Data entries
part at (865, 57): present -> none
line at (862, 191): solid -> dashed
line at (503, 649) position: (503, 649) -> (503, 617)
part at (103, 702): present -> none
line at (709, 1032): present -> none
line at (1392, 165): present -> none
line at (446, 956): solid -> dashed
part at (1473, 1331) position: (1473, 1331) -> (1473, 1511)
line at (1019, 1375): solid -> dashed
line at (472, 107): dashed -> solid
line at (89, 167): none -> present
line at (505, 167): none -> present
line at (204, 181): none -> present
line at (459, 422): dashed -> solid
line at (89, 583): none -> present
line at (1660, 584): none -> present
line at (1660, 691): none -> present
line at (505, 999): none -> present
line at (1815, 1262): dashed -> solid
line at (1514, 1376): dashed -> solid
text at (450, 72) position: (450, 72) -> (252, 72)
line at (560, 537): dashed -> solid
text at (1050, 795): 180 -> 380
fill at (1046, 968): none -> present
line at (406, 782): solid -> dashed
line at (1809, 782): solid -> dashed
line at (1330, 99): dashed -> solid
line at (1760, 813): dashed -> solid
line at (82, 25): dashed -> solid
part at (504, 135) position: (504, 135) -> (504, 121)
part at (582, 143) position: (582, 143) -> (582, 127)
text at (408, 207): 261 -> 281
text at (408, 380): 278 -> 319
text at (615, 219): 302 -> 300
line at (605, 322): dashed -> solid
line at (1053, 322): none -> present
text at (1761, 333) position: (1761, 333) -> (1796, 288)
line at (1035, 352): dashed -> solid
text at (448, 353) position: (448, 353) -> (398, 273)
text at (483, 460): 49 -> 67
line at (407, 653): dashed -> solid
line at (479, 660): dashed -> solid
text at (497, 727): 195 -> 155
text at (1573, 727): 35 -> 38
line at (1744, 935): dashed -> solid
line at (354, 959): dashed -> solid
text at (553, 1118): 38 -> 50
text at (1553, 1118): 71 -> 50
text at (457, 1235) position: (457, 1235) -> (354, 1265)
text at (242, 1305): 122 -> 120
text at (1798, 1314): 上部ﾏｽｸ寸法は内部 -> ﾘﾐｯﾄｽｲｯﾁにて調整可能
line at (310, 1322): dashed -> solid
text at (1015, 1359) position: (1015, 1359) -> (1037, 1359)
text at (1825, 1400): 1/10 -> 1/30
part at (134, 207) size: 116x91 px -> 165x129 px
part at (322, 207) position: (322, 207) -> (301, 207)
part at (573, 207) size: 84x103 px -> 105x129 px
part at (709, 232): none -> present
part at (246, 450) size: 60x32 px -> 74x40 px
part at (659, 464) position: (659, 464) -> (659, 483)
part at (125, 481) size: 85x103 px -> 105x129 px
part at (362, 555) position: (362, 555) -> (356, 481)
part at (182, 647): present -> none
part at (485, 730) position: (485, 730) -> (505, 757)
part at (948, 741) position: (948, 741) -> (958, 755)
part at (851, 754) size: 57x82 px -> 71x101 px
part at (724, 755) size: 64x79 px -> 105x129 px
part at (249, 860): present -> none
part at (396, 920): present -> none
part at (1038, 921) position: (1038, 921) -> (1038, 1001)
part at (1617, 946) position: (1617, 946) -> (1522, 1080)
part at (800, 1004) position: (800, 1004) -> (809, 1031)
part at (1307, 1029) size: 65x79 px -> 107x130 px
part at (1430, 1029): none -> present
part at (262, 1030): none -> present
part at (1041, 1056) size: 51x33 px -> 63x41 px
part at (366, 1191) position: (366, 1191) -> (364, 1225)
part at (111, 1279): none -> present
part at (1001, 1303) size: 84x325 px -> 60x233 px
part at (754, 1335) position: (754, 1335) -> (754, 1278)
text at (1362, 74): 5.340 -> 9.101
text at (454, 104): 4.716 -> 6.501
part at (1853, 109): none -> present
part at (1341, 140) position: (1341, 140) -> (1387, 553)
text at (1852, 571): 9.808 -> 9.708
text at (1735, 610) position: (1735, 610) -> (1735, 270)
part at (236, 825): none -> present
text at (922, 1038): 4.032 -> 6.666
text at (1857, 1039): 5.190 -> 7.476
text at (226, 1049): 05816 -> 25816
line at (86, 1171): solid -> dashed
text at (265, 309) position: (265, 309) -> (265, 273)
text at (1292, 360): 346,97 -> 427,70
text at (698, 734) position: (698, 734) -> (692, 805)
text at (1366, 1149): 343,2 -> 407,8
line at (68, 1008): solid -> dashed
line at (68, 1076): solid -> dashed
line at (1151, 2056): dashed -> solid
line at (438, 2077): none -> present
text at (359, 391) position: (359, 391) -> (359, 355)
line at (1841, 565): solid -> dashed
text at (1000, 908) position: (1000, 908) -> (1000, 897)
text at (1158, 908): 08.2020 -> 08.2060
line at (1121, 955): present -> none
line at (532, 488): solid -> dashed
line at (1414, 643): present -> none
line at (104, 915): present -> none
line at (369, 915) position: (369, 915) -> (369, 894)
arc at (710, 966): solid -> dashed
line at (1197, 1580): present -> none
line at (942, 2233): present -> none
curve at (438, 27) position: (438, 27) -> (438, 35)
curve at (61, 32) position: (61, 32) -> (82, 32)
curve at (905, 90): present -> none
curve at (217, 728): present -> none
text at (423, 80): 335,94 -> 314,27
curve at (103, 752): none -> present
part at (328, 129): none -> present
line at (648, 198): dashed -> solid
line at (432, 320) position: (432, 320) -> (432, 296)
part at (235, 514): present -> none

◆ Aim of the exercise
Format every one of the entries above as a JSON list of strings, one string per line, with any blank lines omitted.

◆ Exercise result
[
  "part at (865, 57): present -> none",
  "line at (862, 191): solid -> dashed",
  "line at (503, 649) position: (503, 649) -> (503, 617)",
  "part at (103, 702): present -> none",
  "line at (709, 1032): present -> none",
  "line at (1392, 165): present -> none",
  "line at (446, 956): solid -> dashed",
  "part at (1473, 1331) position: (1473, 1331) -> (1473, 1511)",
  "line at (1019, 1375): solid -> dashed",
  "line at (472, 107): dashed -> solid",
  "line at (89, 167): none -> present",
  "line at (505, 167): none -> present",
  "line at (204, 181): none -> present",
  "line at (459, 422): dashed -> solid",
  "line at (89, 583): none -> present",
  "line at (1660, 584): none -> present",
  "line at (1660, 691): none -> present",
  "line at (505, 999): none -> present",
  "line at (1815, 1262): dashed -> solid",
  "line at (1514, 1376): dashed -> solid",
  "text at (450, 72) position: (450, 72) -> (252, 72)",
  "line at (560, 537): dashed -> solid",
  "text at (1050, 795): 180 -> 380",
  "fill at (1046, 968): none -> present",
  "line at (406, 782): solid -> dashed",
  "line at (1809, 782): solid -> dashed",
  "line at (1330, 99): dashed -> solid",
  "line at (1760, 813): dashed -> solid",
  "line at (82, 25): dashed -> solid",
  "part at (504, 135) position: (504, 135) -> (504, 121)",
  "part at (582, 143) position: (582, 143) -> (582, 127)",
  "text at (408, 207): 261 -> 281",
  "text at (408, 380): 278 -> 319",
  "text at (615, 219): 302 -> 300",
  "line at (605, 322): dashed -> solid",
  "line at (1053, 322): none -> present",
  "text at (1761, 333) position: (1761, 333) -> (1796, 288)",
  "line at (1035, 352): dashed -> solid",
  "text at (448, 353) position: (448, 353) -> (398, 273)",
  "text at (483, 460): 49 -> 67",
  "line at (407, 653): dashed -> solid",
  "line at (479, 660): dashed -> solid",
  "text at (497, 727): 195 -> 155",
  "text at (1573, 727): 35 -> 38",
  "line at (1744, 935): dashed -> solid",
  "line at (354, 959): dashed -> solid",
  "text at (553, 1118): 38 -> 50",
  "text at (1553, 1118): 71 -> 50",
  "text at (457, 1235) position: (457, 1235) -> (354, 1265)",
  "text at (242, 1305): 122 -> 120",
  "text at (1798, 1314): 上部ﾏｽｸ寸法は内部 -> ﾘﾐｯﾄｽｲｯﾁにて調整可能",
  "line at (310, 1322): dashed -> solid",
  "text at (1015, 1359) position: (1015, 1359) -> (1037, 1359)",
  "text at (1825, 1400): 1/10 -> 1/30",
  "part at (134, 207) size: 116x91 px -> 165x129 px",
  "part at (322, 207) position: (322, 207) -> (301, 207)",
  "part at (573, 207) size: 84x103 px -> 105x129 px",
  "part at (709, 232): none -> present",
  "part at (246, 450) size: 60x32 px -> 74x40 px",
  "part at (659, 464) position: (659, 464) -> (659, 483)",
  "part at (125, 481) size: 85x103 px -> 105x129 px",
  "part at (362, 555) position: (362, 555) -> (356, 481)",
  "part at (182, 647): present -> none",
  "part at (485, 730) position: (485, 730) -> (505, 757)",
  "part at (948, 741) position: (948, 741) -> (958, 755)",
  "part at (851, 754) size: 57x82 px -> 71x101 px",
  "part at (724, 755) size: 64x79 px -> 105x129 px",
  "part at (249, 860): present -> none",
  "part at (396, 920): present -> none",
  "part at (1038, 921) position: (1038, 921) -> (1038, 1001)",
  "part at (1617, 946) position: (1617, 946) -> (1522, 1080)",
  "part at (800, 1004) position: (800, 1004) -> (809, 1031)",
  "part at (1307, 1029) size: 65x79 px -> 107x130 px",
  "part at (1430, 1029): none -> present",
  "part at (262, 1030): none -> present",
  "part at (1041, 1056) size: 51x33 px -> 63x41 px",
  "part at (366, 1191) position: (366, 1191) -> (364, 1225)",
  "part at (111, 1279): none -> present",
  "part at (1001, 1303) size: 84x325 px -> 60x233 px",
  "part at (754, 1335) position: (754, 1335) -> (754, 1278)",
  "text at (1362, 74): 5.340 -> 9.101",
  "text at (454, 104): 4.716 -> 6.501",
  "part at (1853, 109): none -> present",
  "part at (1341, 140) position: (1341, 140) -> (1387, 553)",
  "text at (1852, 571): 9.808 -> 9.708",
  "text at (1735, 610) position: (1735, 610) -> (1735, 270)",
  "part at (236, 825): none -> present",
  "text at (922, 1038): 4.032 -> 6.666",
  "text at (1857, 1039): 5.190 -> 7.476",
  "text at (226, 1049): 05816 -> 25816",
  "line at (86, 1171): solid -> dashed",
  "text at (265, 309) position: (265, 309) -> (265, 273)",
  "text at (1292, 360): 346,97 -> 427,70",
  "text at (698, 734) position: (698, 734) -> (692, 805)",
  "text at (1366, 1149): 343,2 -> 407,8",
  "line at (68, 1008): solid -> dashed",
  "line at (68, 1076): solid -> dashed",
  "line at (1151, 2056): dashed -> solid",
  "line at (438, 2077): none -> present",
  "text at (359, 391) position: (359, 391) -> (359, 355)",
  "line at (1841, 565): solid -> dashed",
  "text at (1000, 908) position: (1000, 908) -> (1000, 897)",
  "text at (1158, 908): 08.2020 -> 08.2060",
  "line at (1121, 955): present -> none",
  "line at (532, 488): solid -> dashed",
  "line at (1414, 643): present -> none",
  "line at (104, 915): present -> none",
  "line at (369, 915) position: (369, 915) -> (369, 894)",
  "arc at (710, 966): solid -> dashed",
  "line at (1197, 1580): present -> none",
  "line at (942, 2233): present -> none",
  "curve at (438, 27) position: (438, 27) -> (438, 35)",
  "curve at (61, 32) position: (61, 32) -> (82, 32)",
  "curve at (905, 90): present -> none",
  "curve at (217, 728): present -> none",
  "text at (423, 80): 335,94 -> 314,27",
  "curve at (103, 752): none -> present",
  "part at (328, 129): none -> present",
  "line at (648, 198): dashed -> solid",
  "line at (432, 320) position: (432, 320) -> (432, 296)",
  "part at (235, 514): present -> none"
]